Finding Room For Parks In Bethesda A Difficult Task

Montgomery County Parks officials are trying to establish the need for more and more well-suited parks in a downtown Bethesda area without enough of them.

But as developers build apartment projects at an aggressive pace, a few hard-to-overcome roadblocks have left creating new parks and improving existing ones difficult.

“Our first step is to document the need,” said Brooke Farquhar, supervisor of Park and Trail Planning for the Maryland-National Capital Park and Planning Commission and lead researcher on the department’s 2012 PROS Plan. “It’s a very methodical way because when we get into these urban areas, they’re very expensive. There’s a lot of competition for the land.”

The PROS Plan, short for Park Recreation and Open Space, identifies inside-the-Beltway urban areas including Bethesda as lacking a sufficient amount of park space for a growing population.
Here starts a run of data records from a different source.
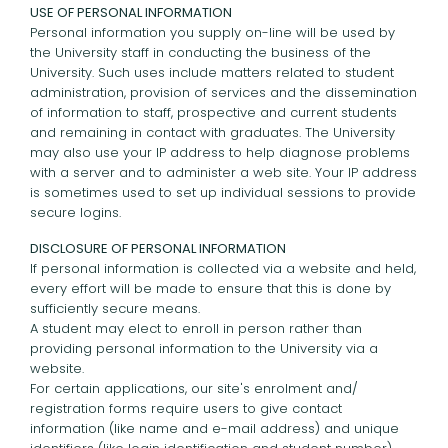
USE OF PERSONAL INFORMATION
Personal information you supply on-line will be used by
the University staff in conducting the business of the
University. Such uses include matters related to student
administration, provision of services and the dissemination
of information to staff, prospective and current students
and remaining in contact with graduates. The University
may also use your IP address to help diagnose problems
with a server and to administer a web site. Your IP address
is sometimes used to set up individual sessions to provide
secure logins.
DISCLOSURE OF PERSONAL INFORMATION
If personal information is collected via a website and held,
every effort will be made to ensure that this is done by
sufficiently secure means.
A student may elect to enroll in person rather than
providing personal information to the University via a
website.
For certain applications, our site's enrolment and/
registration forms require users to give contact
information (like name and e-mail address) and unique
Bethesda “consistently” showed field shortages, for example, and the county needs to focus on providing more of the types of facilities that urban residents want, such as dog parks, community gardens, flexible grassy open spaces and urban wooded areas.

Farquhar indicated park planning in the area was handicapped by an aging Bethesda Central Business District Master Plan that puts little emphasis on parks.

Developers are required to provide a certain amount of public space to satisfy a Montgomery County Planning Department points system, but residents often claim all that means is a small pocket park that provides little use.

“What I keep hearing is that too often the public spaces are for art, seating or a plaza that serves some use,” Farquhar said. “We hear a lot of people say, ‘Maybe we need more grass. Maybe we need to push these developers to provide a big grassy area,’ but that takes more maintenance. Too often maybe we get a tot lot and an indoor fitness center and that’s it. That satisfies the guidelines.”

Farquhar said she hopes the zoning code rewrite will include recreation guidelines that include uses better targeted at the population.

“Meanwhile, I guess the question for us is ‘Do we have any kind of a policy hook to try to get a park done?’ There’s nothing in the master plan that says it needs to be here,” Farquhar said. “It’s very difficult for us to say this property that’s zoned for a 15-story building should have a park there. We don’t have master plan status to back that up.”

Parks staff is beginning to look at the amount of parkland per population, she said, as a way to advocate for more park planning in Bethesda and perhaps White Flint, which is on the verge of massive development.